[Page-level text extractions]
++++++++++

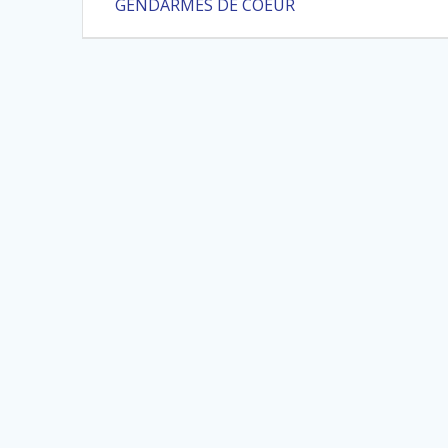
précédent
de
GENDARMES DE COEUR
:
l’article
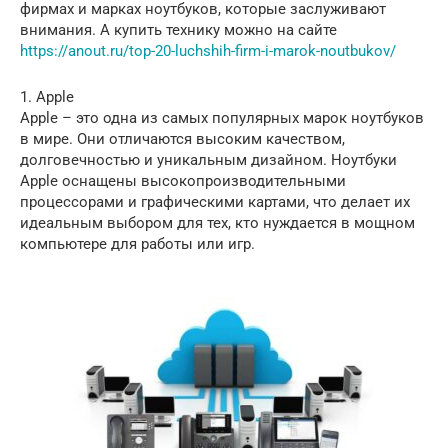
фирмах и марках ноутбуков, которые заслуживают
внимания. А купить технику можно на сайте
https://anout.ru/top-20-luchshih-firm-i-marok-noutbukov/
1. Apple
Apple – это одна из самых популярных марок ноутбуков
в мире. Они отличаются высоким качеством,
долговечностью и уникальным дизайном. Ноутбуки
Apple оснащены высокопроизводительными
процессорами и графическими картами, что делает их
идеальным выбором для тех, кто нуждается в мощном
компьютере для работы или игр.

++++++++++

:: Exercise aim ::
Repeat the data above word for word, without pictures.

:: Response area ::
précédent
de
GENDARMES DE COEUR
:
l’article
фирмах и марках ноутбуков, которые заслуживают
внимания. А купить технику можно на сайте
https://anout.ru/top-20-luchshih-firm-i-marok-noutbukov/
1. Apple
Apple – это одна из самых популярных марок ноутбуков
в мире. Они отличаются высоким качеством,
долговечностью и уникальным дизайном. Ноутбуки
Apple оснащены высокопроизводительными
процессорами и графическими картами, что делает их
идеальным выбором для тех, кто нуждается в мощном
компьютере для работы или игр.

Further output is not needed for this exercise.